The picture shows Argentina’s newly elected President Javier Milei delivering a speech on November 19, 2023. (Tomas Cuesta/Getty Images)
[The Epoch Times, November 21, 2023](Comprehensive report by Epoch Times reporter Zhang Ting) On Sunday (November 19), Argentina’s far-right economist Javier Milei won the presidential election, indicating that the The center of the country’s political landscape, economy and foreign policy will be completely changed. Milley’s diplomatic stance is pro-American and anti-CCP. One of his big promises is to dollarize the country’s currency, a move that has attracted much attention for its impact on the Chinese Communist Party.
Argentina is the second largest economy in South America. But it has been mired in an economic crisis in recent years, with inflation reaching triple digits and growing poverty exacerbating domestic political unrest. President-elect Milley’s top campaign proposal is to tackle inflation. The solution was to take the battered national currency, the peso, out of circulation and strip the central bank of its power to print money, in favor of the U.S. dollar as the national currency. Economists say the unrestrained printing of money to pay for public spending is one of the factors driving inflation as high as 143%.
“There is a moral obligation to close the central bank,” Milley said on Sunday night.
Currency dollarization seen as solution to Argentina’s economic turmoil
In early 2000, Ecuador experienced a severe financial crisis. Then-President Jamil Mahuad announced dollarization, which quickly restored financial stability in the country. Annual inflation in Ecuador has averaged 2.8% over the past two decades, compared with a peak of nearly 100% in 2000.
For Argentines currently mired in triple-digit inflation, Milley’s pledge to dollarize the Argentine economy is the ultimate solution to the country’s economic turmoil. But gaining support in Argentina’s Congress and implementing a dollarization plan could face challenges. A major obstacle is that Milley will face a divided parliament in which no one party has a majority. In addition, dollarization will face legal challenges. Economists also question whether Argentina will be able to find enough funds to implement such a bold plan amid the current economic crisis.
After Sunday’s victory, Milley renewed his vow to overhaul Argentina’s bloated government, cut spending and open up the economy.
What does currency dollarization mean to the CCP?
This time the Argentine election also affects the CCP’s nerves. As Argentina’s second largest trading partner, the CCP is very worried about Argentina’s changing situation.
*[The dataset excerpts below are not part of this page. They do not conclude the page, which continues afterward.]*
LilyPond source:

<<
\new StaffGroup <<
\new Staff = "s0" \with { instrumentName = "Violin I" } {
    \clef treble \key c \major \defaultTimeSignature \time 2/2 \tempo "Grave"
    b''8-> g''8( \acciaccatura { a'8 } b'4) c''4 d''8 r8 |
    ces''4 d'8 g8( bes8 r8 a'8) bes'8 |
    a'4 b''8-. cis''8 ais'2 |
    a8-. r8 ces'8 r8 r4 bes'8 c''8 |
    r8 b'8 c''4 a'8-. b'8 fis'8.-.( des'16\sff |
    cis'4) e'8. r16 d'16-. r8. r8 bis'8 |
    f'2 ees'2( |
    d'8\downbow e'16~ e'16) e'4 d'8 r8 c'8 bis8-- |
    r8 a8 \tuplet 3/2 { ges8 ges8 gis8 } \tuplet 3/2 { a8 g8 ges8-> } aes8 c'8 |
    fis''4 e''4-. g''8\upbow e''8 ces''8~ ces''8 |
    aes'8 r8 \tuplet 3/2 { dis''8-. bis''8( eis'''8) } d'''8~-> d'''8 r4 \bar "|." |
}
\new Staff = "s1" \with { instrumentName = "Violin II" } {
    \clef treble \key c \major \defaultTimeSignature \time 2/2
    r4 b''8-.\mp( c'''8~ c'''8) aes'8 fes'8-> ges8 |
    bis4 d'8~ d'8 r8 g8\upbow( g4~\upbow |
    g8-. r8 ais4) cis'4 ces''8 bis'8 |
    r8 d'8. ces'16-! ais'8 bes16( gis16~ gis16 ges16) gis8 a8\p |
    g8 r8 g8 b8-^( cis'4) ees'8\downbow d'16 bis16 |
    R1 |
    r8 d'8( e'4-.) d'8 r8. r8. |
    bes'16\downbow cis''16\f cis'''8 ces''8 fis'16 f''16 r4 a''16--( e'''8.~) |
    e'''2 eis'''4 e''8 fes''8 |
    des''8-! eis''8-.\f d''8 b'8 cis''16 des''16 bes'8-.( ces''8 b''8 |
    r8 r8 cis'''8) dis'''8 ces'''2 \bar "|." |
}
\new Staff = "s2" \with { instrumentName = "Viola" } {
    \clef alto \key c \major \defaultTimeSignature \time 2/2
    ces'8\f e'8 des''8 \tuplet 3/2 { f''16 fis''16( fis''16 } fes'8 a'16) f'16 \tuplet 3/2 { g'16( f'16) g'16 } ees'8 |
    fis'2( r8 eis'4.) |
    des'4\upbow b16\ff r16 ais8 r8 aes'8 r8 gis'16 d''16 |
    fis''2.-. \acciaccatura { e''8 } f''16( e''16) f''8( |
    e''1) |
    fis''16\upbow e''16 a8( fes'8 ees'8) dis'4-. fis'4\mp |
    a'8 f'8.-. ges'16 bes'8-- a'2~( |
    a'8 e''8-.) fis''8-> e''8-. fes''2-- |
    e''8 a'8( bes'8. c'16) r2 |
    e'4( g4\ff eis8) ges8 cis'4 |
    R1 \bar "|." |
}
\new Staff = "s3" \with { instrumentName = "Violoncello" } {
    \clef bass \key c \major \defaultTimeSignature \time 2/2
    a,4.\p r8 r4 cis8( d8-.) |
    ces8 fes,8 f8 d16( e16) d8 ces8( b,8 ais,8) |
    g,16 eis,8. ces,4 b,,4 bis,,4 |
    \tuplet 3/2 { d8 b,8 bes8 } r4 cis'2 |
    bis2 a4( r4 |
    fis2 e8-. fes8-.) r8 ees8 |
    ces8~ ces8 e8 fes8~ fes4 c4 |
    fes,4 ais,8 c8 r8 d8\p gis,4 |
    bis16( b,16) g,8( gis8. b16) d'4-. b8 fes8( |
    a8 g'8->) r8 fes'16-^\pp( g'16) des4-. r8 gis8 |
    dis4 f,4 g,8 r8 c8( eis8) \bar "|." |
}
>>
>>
Argentina has maintained close ties with the CCP in recent years. China and Afghanistan announced the establishment of a comprehensive strategic partnership in 2014. At the same time, the two sides also reached a bilateral currency swap agreement.
An October report in The Diplomat magazine said Argentina’s dollarization would mean a profound change involving abandoning the peso and dismantling the country’s central bank. This potential move, along with Milley’s tough stance on China, has raised questions about whether the currency swap agreement established between Argentina’s central bank and China’s central bank will continue to exist. This fundamental shift could herald a reorientation of Argentina’s economic strategy and could affect its trade dynamics and diplomatic relations with China.
Starting in 2008, the CCP began to establish a global network of central bank currency swaps in an attempt to internationalize the RMB. As of May 2023, the CCP has signed bilateral currency swap agreements with more than 40 countries and regions. In particular, the currency swap agreement with Argentina has attracted attention due to its long term and wide range of uses.
Argentina has authorized the RMB as one of the country’s important pricing, settlement, trading and reserve currencies. “Beijing Youth Daily” threatened that Argentina’s further use of RMB is just a microcosm of the internationalization of RMB. Milley’s election makes the policy implemented by the CCP in Argentina face great uncertainty.
As a critic of the CCP, Milley condemned the CCP for restricting people’s freedoms and that some people were killed by the CCP just for doing what they wanted.
He said that due to different ideological positions, it is not his desire to maintain commercial relations with China, and he will regard the United States and Israel as Argentina’s main partners. But for the private sector, Milley believes in letting them decide whether to maintain commercial relations with China.
Milley will take office in December for a four-year term. After taking office, the China-Arab alliance established by his predecessor over the past few years, including the possibility of Argentina joining the BRICS group on January 1 next year, may be halted.
According to a report by the Argentinian media Buenos Aires Times, government sources revealed that during Argentine President Alberto Fernandez’s visit to China in October this year, Chinese Communist Party officials expressed their disapproval Concerns that Milley might be elected.